Alergi antibiotik bisa terjadi karena tubuh menganggap antibiotik yang masuk sebagai
benda asing yang harus dilawan sehingga tubuh langsung membentuk antibodi. Efeknya bisa
berupa gatal/ruam-ruam di sekujur tubuh sampai Sindrom Steven Johsohn yang
menyebabkan kematian seperti dialami oleh teman kantor saya. Kalau lihat gambarnya di
internet, syerem deh, makanya tidak saya cantumkan, cuma satu gambar saja ya.

Ilustrasi : www.peri-kecil334.blogspot.com
Mulai sekarang berhati-hatilah jika meminum obat termasuk antibiotik. Jangan
mengkonsumsi sembarangan, harus menggunakan resep dokter, dan minumlah sesuai dosis
yang sudah ditetapkan dokter. Jika teman-teman tidak tahu apakah alergi antibiotik atau
tidak, bilang saja ke dokter untuk minta dosis terendah saja, atau biasa juga tes alergi. Pada
saat mulai mengkonsumsi juga perhatikan reaksi di tubuh kita. Jika badan mulai terasa gatal,
terasa seperti flu atau pusing dan lain sebagainya sebaiknya konsumsi obat dihentikan dan
konsultasikan ke dokter. Bisa jadi obat itu tidak cocok buat kalian.
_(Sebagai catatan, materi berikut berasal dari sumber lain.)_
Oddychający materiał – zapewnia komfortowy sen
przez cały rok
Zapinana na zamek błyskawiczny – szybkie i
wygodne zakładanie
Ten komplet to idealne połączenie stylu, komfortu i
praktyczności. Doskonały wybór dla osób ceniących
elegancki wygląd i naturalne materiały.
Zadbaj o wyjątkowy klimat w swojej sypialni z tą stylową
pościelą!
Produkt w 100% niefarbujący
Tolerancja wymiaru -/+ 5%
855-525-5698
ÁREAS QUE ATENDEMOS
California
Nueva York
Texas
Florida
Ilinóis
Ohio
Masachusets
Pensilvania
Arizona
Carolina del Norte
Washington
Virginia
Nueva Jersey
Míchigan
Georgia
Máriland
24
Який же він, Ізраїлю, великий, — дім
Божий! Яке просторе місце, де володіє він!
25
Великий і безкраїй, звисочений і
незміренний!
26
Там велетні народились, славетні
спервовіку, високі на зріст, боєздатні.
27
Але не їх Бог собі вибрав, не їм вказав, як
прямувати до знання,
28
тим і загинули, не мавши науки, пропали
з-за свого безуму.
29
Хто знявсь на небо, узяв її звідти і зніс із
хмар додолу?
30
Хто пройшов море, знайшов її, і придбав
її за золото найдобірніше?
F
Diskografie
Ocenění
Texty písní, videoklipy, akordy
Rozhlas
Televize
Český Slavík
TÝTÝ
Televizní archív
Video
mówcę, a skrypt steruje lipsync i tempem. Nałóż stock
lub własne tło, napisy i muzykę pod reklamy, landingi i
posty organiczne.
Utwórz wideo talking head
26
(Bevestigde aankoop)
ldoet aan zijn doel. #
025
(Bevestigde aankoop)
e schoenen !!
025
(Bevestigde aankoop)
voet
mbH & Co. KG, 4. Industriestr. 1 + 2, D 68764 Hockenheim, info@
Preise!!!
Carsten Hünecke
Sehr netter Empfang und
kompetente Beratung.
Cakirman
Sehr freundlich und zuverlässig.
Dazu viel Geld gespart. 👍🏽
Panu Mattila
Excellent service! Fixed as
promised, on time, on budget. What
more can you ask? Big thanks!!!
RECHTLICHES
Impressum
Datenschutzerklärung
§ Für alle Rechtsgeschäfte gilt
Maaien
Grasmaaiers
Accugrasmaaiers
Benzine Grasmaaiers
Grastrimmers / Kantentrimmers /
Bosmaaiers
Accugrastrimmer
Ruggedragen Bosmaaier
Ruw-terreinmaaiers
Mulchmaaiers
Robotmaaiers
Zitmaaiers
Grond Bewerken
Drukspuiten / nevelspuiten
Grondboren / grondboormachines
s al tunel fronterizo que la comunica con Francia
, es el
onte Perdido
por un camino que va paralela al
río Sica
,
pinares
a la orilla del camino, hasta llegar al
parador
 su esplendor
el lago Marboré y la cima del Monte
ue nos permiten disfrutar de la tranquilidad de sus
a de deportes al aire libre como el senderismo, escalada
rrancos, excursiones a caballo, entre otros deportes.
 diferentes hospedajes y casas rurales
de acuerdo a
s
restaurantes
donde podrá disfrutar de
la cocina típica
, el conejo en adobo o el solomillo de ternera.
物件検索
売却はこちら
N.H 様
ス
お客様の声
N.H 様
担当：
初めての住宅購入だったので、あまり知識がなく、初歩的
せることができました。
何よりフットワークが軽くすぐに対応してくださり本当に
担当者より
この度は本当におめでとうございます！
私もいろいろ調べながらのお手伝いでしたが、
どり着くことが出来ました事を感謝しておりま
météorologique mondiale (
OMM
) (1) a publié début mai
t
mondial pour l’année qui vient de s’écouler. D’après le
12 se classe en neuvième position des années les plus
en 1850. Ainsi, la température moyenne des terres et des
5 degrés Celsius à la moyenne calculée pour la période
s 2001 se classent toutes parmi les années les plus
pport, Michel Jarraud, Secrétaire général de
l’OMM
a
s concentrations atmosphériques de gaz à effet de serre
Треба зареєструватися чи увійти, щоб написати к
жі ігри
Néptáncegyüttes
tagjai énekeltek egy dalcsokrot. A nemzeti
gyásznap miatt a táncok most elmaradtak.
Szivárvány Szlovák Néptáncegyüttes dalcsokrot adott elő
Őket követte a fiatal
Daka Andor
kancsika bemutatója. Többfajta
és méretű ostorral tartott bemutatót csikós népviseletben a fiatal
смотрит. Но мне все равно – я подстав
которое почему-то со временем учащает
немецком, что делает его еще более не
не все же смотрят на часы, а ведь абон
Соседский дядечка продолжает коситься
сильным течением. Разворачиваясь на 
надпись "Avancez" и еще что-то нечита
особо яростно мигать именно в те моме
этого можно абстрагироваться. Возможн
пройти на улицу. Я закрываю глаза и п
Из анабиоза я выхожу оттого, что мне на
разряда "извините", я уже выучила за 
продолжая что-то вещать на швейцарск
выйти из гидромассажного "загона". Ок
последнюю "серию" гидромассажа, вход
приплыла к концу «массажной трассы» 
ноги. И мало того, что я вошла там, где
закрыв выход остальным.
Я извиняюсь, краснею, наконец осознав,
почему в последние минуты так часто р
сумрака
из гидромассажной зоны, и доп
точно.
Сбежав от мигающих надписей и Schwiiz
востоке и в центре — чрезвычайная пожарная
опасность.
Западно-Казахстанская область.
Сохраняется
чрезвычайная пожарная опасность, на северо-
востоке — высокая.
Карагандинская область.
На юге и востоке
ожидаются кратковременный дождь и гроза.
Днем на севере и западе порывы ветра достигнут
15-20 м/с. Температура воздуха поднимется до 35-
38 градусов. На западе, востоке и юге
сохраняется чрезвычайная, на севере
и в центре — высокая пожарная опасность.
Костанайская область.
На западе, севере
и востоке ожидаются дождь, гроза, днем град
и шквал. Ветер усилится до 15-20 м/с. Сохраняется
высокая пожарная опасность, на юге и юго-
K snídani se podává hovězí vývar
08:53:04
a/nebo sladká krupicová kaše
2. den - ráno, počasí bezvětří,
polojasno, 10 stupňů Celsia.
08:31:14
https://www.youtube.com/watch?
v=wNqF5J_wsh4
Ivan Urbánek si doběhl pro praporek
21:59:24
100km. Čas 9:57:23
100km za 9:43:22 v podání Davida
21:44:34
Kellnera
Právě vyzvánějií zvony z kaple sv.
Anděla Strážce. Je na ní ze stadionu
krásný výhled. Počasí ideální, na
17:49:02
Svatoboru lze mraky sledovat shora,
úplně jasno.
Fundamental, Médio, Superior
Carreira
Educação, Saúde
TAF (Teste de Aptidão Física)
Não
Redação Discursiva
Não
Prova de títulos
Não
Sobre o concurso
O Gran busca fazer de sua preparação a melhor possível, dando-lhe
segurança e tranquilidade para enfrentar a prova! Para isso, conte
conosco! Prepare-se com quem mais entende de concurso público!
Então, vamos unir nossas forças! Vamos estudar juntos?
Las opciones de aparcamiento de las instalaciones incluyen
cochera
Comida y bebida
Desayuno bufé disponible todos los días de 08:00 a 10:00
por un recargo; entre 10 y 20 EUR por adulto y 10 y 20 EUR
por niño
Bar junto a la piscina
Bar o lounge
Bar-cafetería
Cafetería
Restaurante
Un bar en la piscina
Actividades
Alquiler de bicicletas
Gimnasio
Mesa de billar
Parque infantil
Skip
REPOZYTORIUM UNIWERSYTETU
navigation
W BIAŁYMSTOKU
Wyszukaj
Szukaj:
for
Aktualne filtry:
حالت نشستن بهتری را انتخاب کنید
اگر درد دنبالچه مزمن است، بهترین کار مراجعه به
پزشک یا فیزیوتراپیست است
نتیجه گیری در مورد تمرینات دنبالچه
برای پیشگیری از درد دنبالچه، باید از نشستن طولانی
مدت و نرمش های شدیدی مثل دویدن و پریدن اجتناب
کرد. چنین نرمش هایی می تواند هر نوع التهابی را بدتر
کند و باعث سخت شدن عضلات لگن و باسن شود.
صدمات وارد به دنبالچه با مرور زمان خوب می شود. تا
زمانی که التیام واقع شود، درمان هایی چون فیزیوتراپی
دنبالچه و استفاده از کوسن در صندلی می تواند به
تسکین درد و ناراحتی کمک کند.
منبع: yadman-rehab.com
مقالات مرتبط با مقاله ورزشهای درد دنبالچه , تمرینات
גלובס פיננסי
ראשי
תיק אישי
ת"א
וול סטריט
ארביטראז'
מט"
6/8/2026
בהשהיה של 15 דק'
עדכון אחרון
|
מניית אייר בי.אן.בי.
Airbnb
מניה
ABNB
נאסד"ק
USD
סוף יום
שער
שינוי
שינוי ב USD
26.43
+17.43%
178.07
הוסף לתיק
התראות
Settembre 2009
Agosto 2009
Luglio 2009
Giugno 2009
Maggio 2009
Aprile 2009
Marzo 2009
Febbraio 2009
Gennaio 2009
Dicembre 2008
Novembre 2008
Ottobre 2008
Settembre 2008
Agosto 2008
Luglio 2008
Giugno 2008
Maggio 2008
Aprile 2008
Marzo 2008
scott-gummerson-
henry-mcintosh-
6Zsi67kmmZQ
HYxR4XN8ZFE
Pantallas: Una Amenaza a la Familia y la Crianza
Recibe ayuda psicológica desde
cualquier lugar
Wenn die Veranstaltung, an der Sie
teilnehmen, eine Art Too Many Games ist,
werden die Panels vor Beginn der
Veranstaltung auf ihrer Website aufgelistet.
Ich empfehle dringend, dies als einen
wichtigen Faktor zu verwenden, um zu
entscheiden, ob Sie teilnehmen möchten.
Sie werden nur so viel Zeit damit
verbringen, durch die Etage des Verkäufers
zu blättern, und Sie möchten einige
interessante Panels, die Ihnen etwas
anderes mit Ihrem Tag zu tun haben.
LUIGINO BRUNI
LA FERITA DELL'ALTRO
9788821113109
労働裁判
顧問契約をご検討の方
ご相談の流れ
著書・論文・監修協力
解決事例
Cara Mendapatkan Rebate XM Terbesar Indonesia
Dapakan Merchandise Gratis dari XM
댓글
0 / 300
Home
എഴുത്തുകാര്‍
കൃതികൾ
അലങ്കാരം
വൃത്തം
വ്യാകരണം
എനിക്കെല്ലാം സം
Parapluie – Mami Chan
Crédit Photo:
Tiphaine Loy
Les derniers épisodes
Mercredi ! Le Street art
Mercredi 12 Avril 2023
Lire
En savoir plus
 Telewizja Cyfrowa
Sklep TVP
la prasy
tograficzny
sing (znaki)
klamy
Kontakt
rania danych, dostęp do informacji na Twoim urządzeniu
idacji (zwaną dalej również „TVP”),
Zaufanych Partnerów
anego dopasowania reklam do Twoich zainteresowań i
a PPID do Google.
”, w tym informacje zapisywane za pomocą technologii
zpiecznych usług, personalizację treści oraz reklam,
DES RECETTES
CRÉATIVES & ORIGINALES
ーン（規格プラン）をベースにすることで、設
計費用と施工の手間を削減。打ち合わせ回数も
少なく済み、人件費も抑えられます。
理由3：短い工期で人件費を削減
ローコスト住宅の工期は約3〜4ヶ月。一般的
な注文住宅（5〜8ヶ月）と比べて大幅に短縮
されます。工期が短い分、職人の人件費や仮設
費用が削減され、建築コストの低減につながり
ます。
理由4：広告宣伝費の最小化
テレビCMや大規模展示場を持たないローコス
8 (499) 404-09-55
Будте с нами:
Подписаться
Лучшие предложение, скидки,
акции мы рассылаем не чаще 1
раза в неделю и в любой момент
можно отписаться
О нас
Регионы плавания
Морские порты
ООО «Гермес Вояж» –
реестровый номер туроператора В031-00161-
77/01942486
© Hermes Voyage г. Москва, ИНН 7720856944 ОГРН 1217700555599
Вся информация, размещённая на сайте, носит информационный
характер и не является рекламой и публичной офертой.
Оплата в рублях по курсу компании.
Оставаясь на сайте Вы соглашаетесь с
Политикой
Jika teman-teman punya riwayat alergi seperti saya, harap diingat-ingat seumur hidup,
dan jangan lupa memberi tahu dokter kita saat beliau akan memberi resep. Saya tidak tahu
apakah alergi antibiotik seperti saya bisa sembuh atau tidak. Tapi yang jelas hindari
pemakaian antibiotik dari jenis itu. Jika terpaksa harus mengkonsumsi antibiotik, cari dari
kelompok lainnya dan cobalah dari dosis paling ringan dulu. Seperti saya yang alergi
Penicillin dan Sulfa, tapi ternyata tidak alergi antibiotik kelompok
Clorofoxacin/Ciprofloxacin.
Semoga artikel ini bermanfaat meskipun hanya menuliskan pengalaman saja tanpa
disertai teori-teori dari segi kedokteran. Saya bukan dokter jadi kalau ingin mengetahui
teori/istilah medisnya, lebih baik searching sendiri di internet, sudah banyak koq yang
menuliskan. Jika ada teman-teman yang ingin menambahkan atau ada yang dikoreksi
silahkan berbagi, terutama teman-teman dokter nih.